China tops the ranking of countries with the worst biometric data collection practices and use, scoring only 2 points out of 31. The world's most populous country is known for its widespread and invasive use of facial recognition technology in CCTV cameras. According to Paul Bischoff, a tech writer at Comparitech, China’s nationwide biometric database is being expanded to include DNA. During the lockdowns put in place to contain the spread of COVID-19 pandemic, China was reportedly using drones with facial recognition to monitor people outside their homes.
The next lowest ranked countries with the worst biometric data collection and use, apart from China, are Costa Rica (3 points), followed by Iran (5 points). United States, Saudi Arabia, United Arab Emirates, Bangladesh, the Philippines and Uganda scored 6 points each. Iraq and Malaysia were ranked 5th with 7 points apiece. These are countries that show concerning disregard for the privacy of people’s biometric data.
Kenya is ranked 7th, along with Venezuela, Mexico, Lebanon, South Korea and Thailand. Other countries ranked together with Nigeria in terms of poor biometric data collection practice are Hong Kong, South Africa, Ghana, Angola, Bolivia and Turkey. Also ranked 9th are Chile, Australia and Japan.
The report found that countries with best practices in biometric data collection and use are in the European Union. EU countries scored better due to the General Data Protection Regulation (GDPR), a digital protection and privacy legislation, which came into effect in 2018. Among other provisions, the law protects, to a large extent, the use of biometrics in the workplace.
The Comparitech study was released amid outcries from Nigerian citizens and civil society organisations over the new rules for subscriber identification module (SIM) registration in the country. For years, Nigeria has lacked a centralised biometric databank despite the existence of multiple biometric databases such as Bank Verification Numbers (BVNs), voter registration database, international passports data, biometric data of mobile phone users, among others.
The National Identity Management Commission (NIMC) has embarked on a policy that requires all mobile phone subscribers to link their SIM cards with their National Identification Numbers (NINs). Telecommunication companies have now been directed to disconnect the lines of subscribers who fail to obtain NINs and link them with their SIMs. The NIMC has threatened to withdraw the licences of the operators that fail to disconnect lines that are not synchronised with NINs.
This move by the operator and regulator of national identity matters has been described as illegal by Financial Nigeria columnist and legal professional, Funmilayo Odude.

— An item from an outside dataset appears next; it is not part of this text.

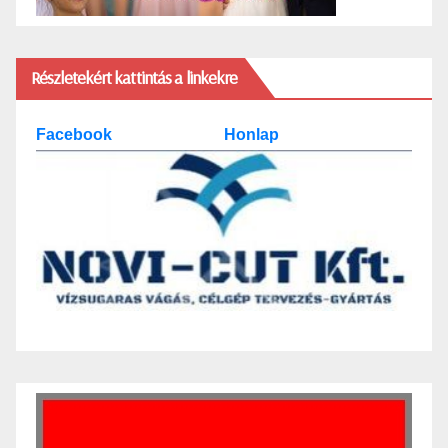
Részletekért kattintás a linkekre
Facebook
Honlap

In her article published in this edition of our magazine, she strongly censures the directive, stating that it has no bearing on the regulatory obligations of the telcos.
This action by the government means it is adding illegality to its poor biometric data collection practices. Even if for national security reasons, this puts the country in a worse light.
Martins Hile is the Executive Editor of Financial Nigeria publications.